My good friend, and mentor of the occasional lunch-date variety, Warren Murphy, stopped by and left me with this article. He wrote it over ten years ago, predicting the future of e-books. Or, what I like to call: the present. I thought it was interesting to see how spot-on he was then--and now.
The
Millennium. And about time, too.
The French, who seem to have a dopey statement for every occasion, have
this one too: Le plus ca change, le
plus c’est la meme chose. The more things change, the more they remain the
same.
Hoohaw, not this time, Pierre. Not any more. Not in publishing. The
times, they are a’changin’ and changing for good. And the only wonder is why it took so
long.
I once wrote an article for some rag about the warm feeling I got
holding my new book and thinking that it started with blank paper and now it
helped contribute to the magic of publishing. Until I realized that I was
holding the book and still hadn’t been paid for acceptance of the manuscript.

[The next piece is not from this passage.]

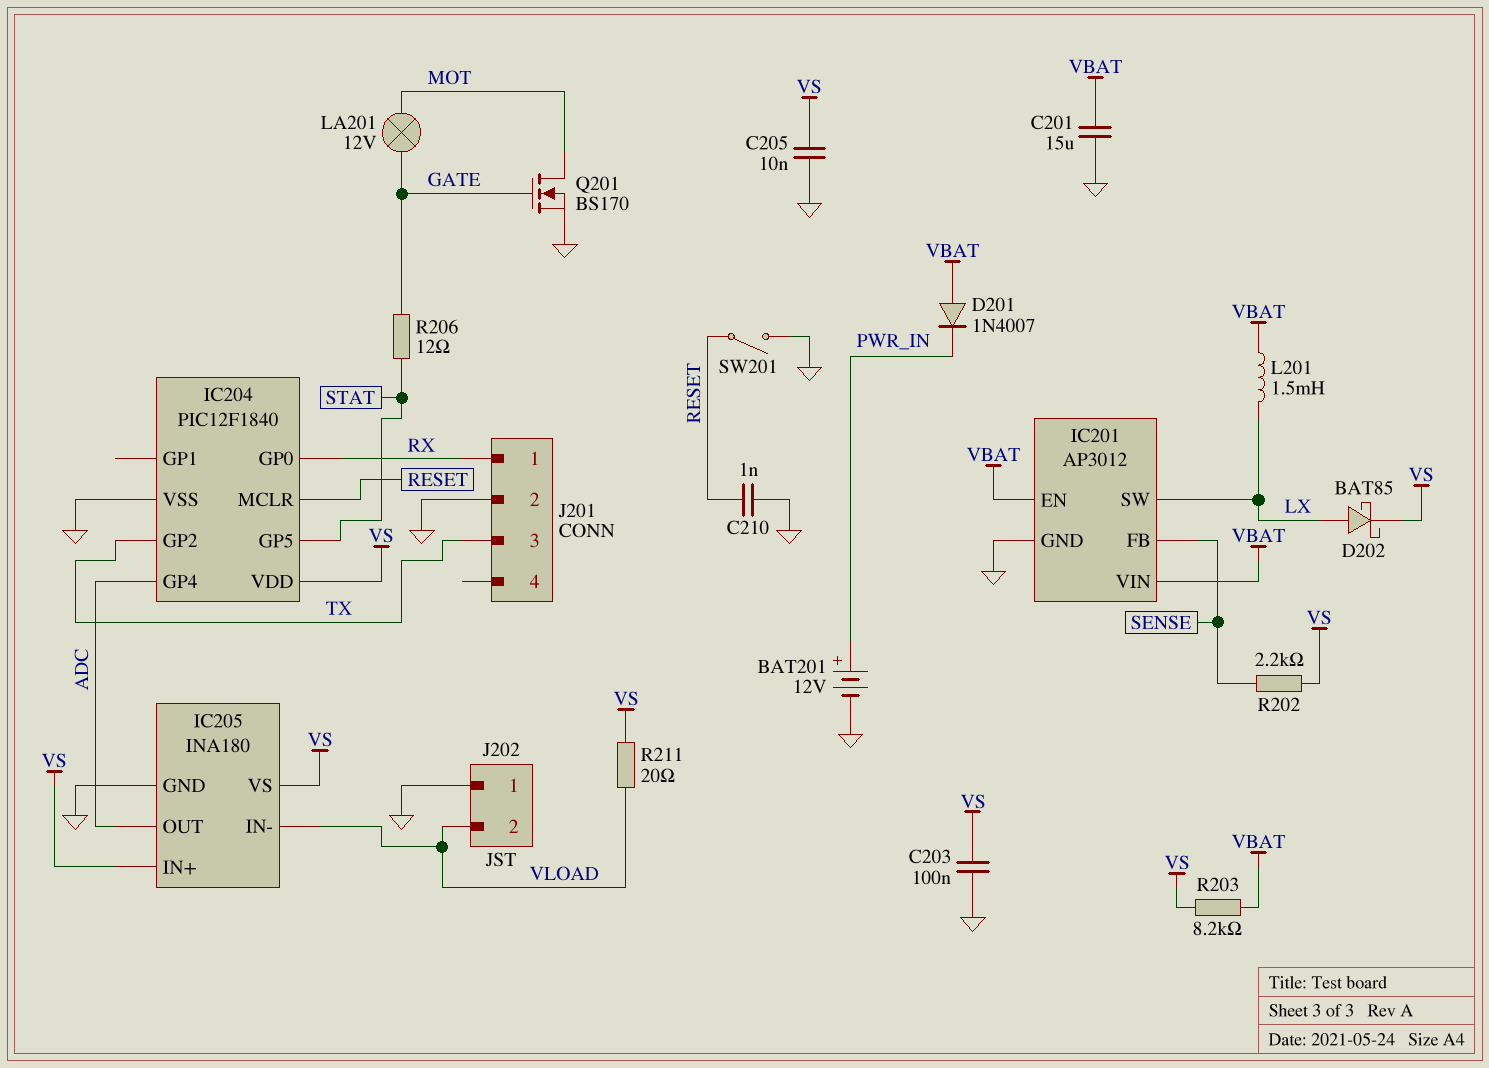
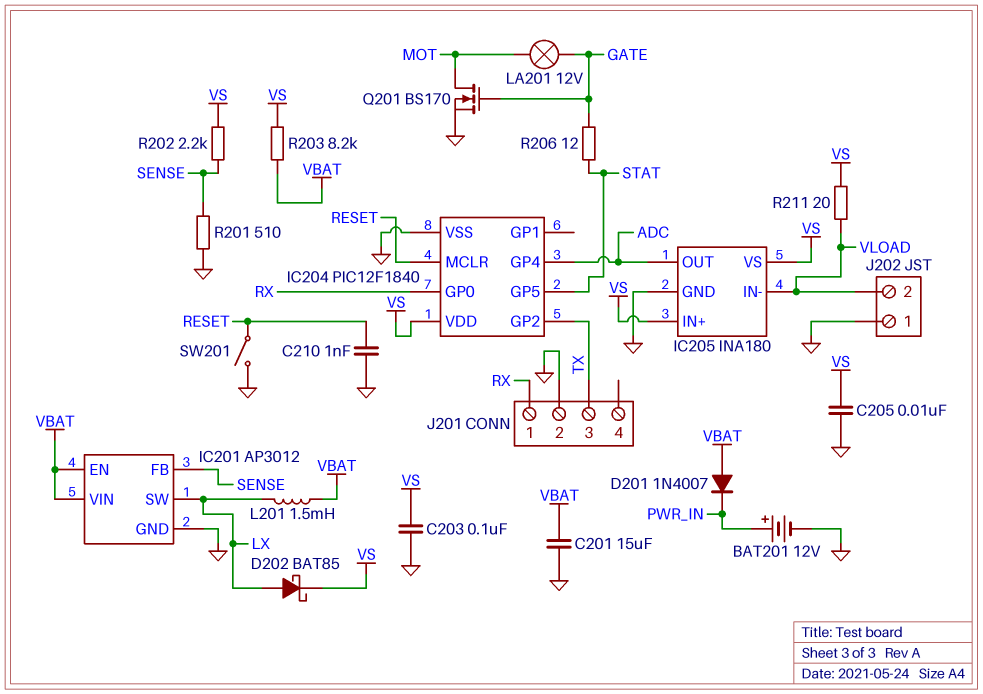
R201: none -> 510 (GND, SENSE)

Why not? Well, admittedly some blame is mine. I should have paid more attention
but I had been drunk for some time and was beyond bookkeeping detritus. The
publisher? He just didn’t give a damn. I could wait because he didn’t need me
for another year until my next book was done.
Writers, you see, come last. That bears repeating: in the old world of
publishing, writers always come last.
Item: They’ll
pay millions and millions for the bio of some guy who makes lightbulbs—“golf,
next Tuesday, Jack?”—but can’t find any money to foster their young writers.
Item: Books
are savaged and careers destroyed by surly snots who write anonymous reviews
and publishers can’t be bothered to protest this institutionalized corruption.
“Hey, writers are always bitching. Who cares? Besides, we’ve got the new
Socks-the-Cat book to hump.”
Item: Slush
piles and lost manuscripts and editors who can’t edit but are kept around
because they have a good eye for what sold well yesterday, and
reserves-against-returns and bookkeeping practices that would befuddle Stephen
Hawking.... Just look, and you see an industry that is not only in full retreat
but is fleeing the battlefield with its pants around its ankles.
And why not? So many good publishers, good editors, and all suffocating
in an industry whose business practices were old a hundred years ago and dumb
even earlier than that.
Old boys, lean close. I’ve got a secret for you. It’s over. We
Trotskyite deviationists used to warn, “Comes the Revolution.” Well, it’s here
and it’s called electronic publishing. E-books. Print on demand. Downloads in
seconds; pocket readers no bigger than Gameboy units. A world in which no book
is ever out of print. No reserves. No returns. No industry regularly held
hostage by West Coast treehuggers driving up paper prices. Royalties of 50
percent, not six, and paid monthly.
Hello? Anybody home?
The estimable agent-cum-publisher-cum-futurist Richard Curtis commented
not long ago how publishing theorists complained about the impossibility of the
marketplace absorbing the 50,000 books published every year in America. “What,”
Maestro Curtis wondered aloud, “will they say when the figure reaches 500,000?”
We’ll find out soon.
Now, don’t think this brave new world comes without pain and suffering.
Birth rarely does. There will be an amazing amount of junk published, although
one is tempted to ask, in an ocean of celebrity biographies, as opposed to
what? And a lot will depend on technology that is still shaking the bugs out of
its cuffs. But it’ll arrive. And the signs of success are already here. Stephen
King, as he so often does, has shown a lot of young writers the yellow brick
road to the future. Melisse Rose rode her book from on-line self published to the
Times best seller list. Even as we speak, more are coming.
Imagine, writers with power over their own work. And readers too,
learning from other readers what books are good, instead of relying on the
corrupt opinions of a few institutional halfwits.
Not convinced? Think the internet is just a flash in the pan? Then,
ostrich-person, consider this: a couple
of young guys made a movie, two minutes long, and posted it on the internet.
Why not? It’s cheap, fun, and no law against it. This little film was titled
“True,” and it hung around online and then was seen by an ad-man who brought it
to his agency who brought it to their client and thus began the saga of the
ubiquitous beer commercial “Whassup? Whassup? Whassup?” If the movie cost $5 to
make, the creators overpaid. But now one of them has a contract to develop a
sitcom; his partners are media stars and getting rich. Because of a two-minute
homemade movie. That’s internet power.
And, dear publishers, your business is next. Just over that hill, the
crowds are massing, manuscripts in hand, and their attack will begin very soon.
Do yourselves a favor: sue for peace.